A native of New Orleans, Kathy grew up in Mandeville, Louisiana. She attended Brigham
Young University as a generic Protestant, having left the Episcopal Church when she was eight
because that church didn't believe what she did. She joined The Church of Jesus Christ of
Latter-day Saints as a BYU junior, finally overcoming her natural stubbornness because she
wanted a patriarchal blessing and couldn't get one unless she was a member of the Church. She
was baptized on a Saturday and received her patriarchal blessing two days later.
She married Clark L. Kidd, who appears in her columns as "Fluffy," more than thirty-five
years ago.
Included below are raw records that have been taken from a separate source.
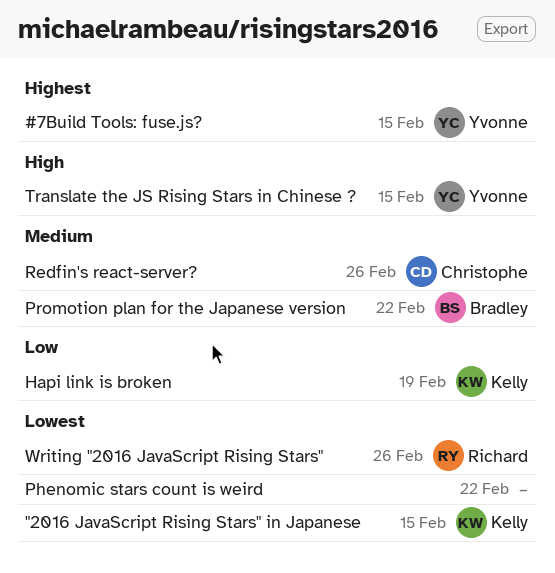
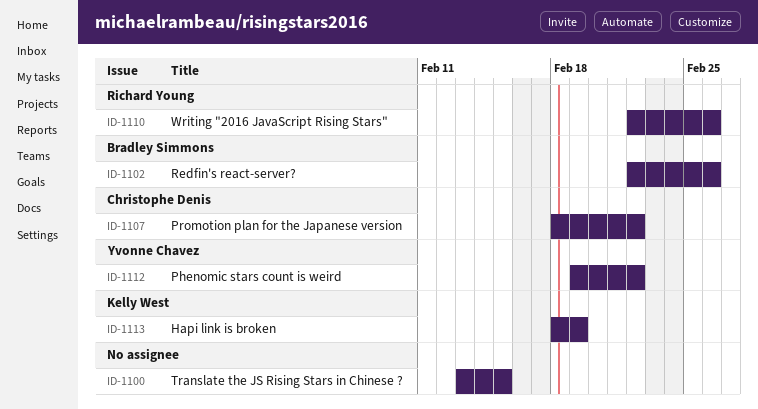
"2016 JavaScript Rising Stars" in Japanese: present -> none
#7Build Tools: fuse.js?: present -> none
Phenomic stars count is weird, owner: none -> Yvonne Chavez
Promotion plan for the Japanese version, owner: Bradley Simmons -> Christophe Denis
Redfin's react-server?, owner: Christophe Denis -> Bradley Simmons
Translate the JS Rising Stars in Chinese ?, owner: Yvonne Chavez -> none

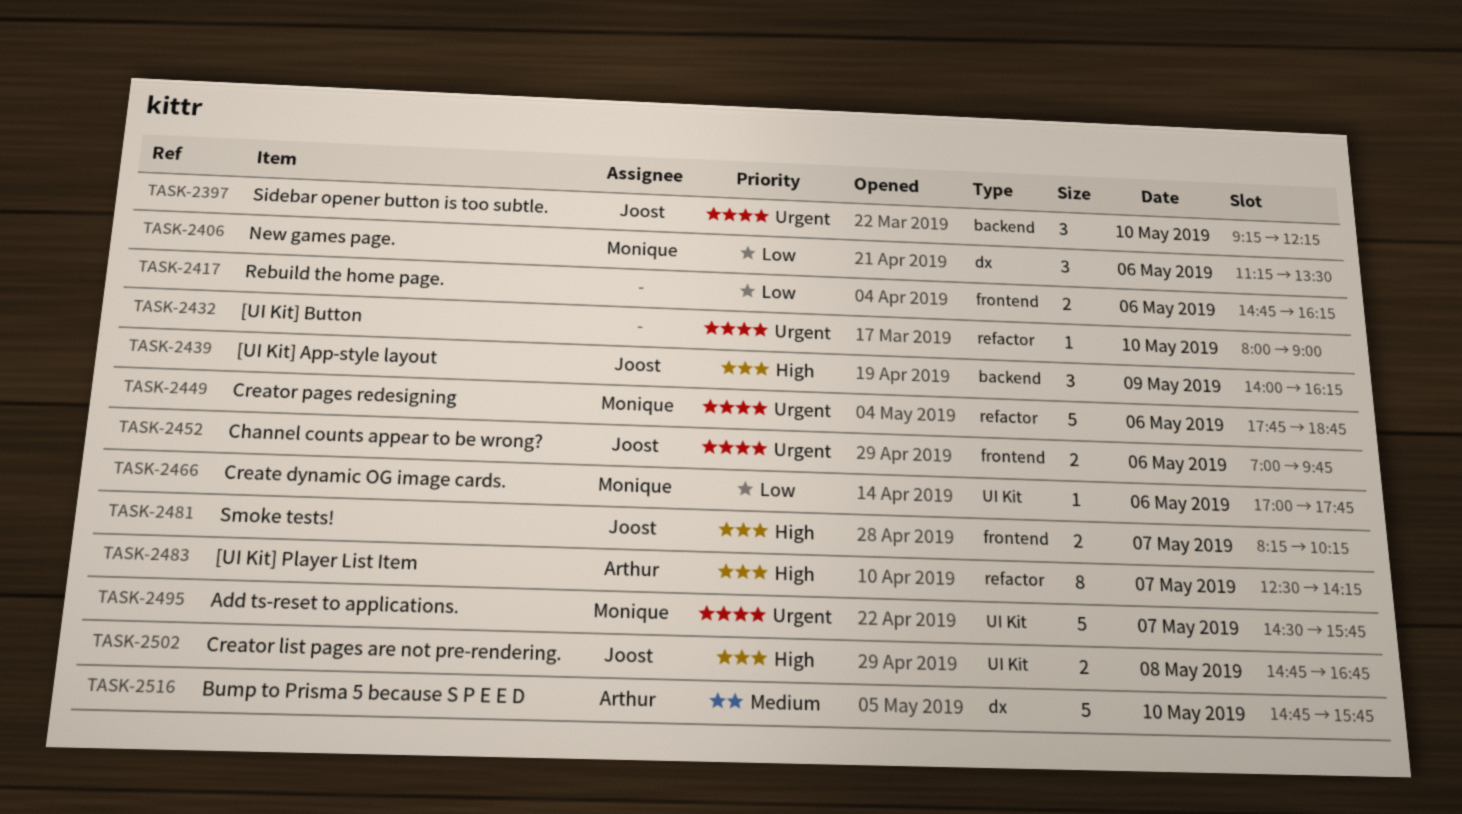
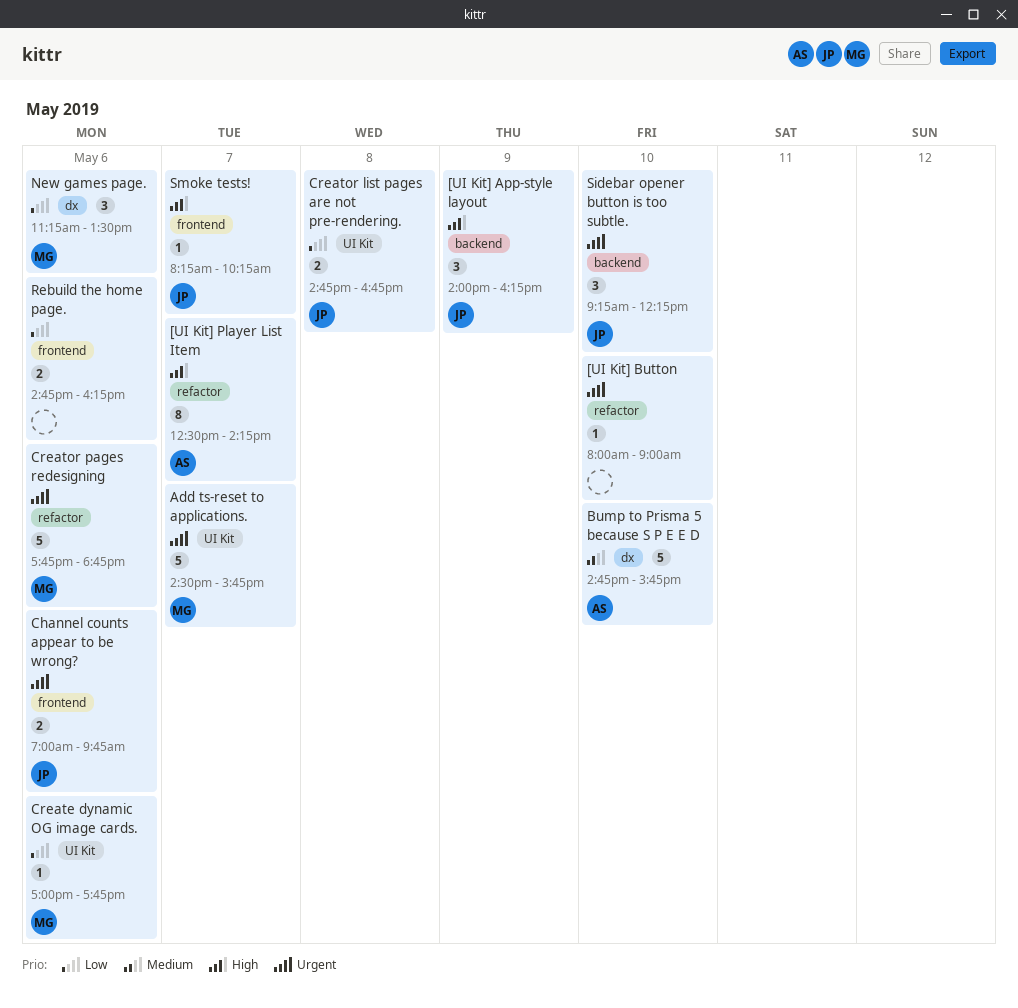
Creator list pages are not pre-rendering., priority: High -> Low
Smoke tests!, estimate: 2 -> 1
They are the authors of numerous LDS-related books, the most popular of which is A
Convert's Guide to Mormon Life.
A former managing editor for Meridian Magazine, Kathy moderated a weekly column ("Circle of Sisters") for Meridian until she was derailed by illness in December of 2012. However, her biggest claim to fame is that she co-authored
Lovelock with Orson Scott Card. Lovelock has been translated into Spanish and Polish, which
would be a little more gratifying than it actually is if Kathy had been referred to by her real name
and not "Kathryn Kerr" on the cover of the Polish version.
Kathy has her own website, www.planetkathy.com, where she hopes to get back to writing a weekday blog once she recovers from being dysfunctional. Her entries recount her adventures and misadventures with Fluffy, who heroically
allows himself to be used as fodder for her columns at every possible opportunity.
Kathy spent seven years as a teacher of the Young Women in her ward, until she was recently released. She has not yet gotten used to interacting with the adults, and suspects it may take another seven years. A long-time home teacher with her husband, Clark, they have home taught the same family since 1988. The two of them have been temple workers since 1995, serving in the Washington D.C. Temple.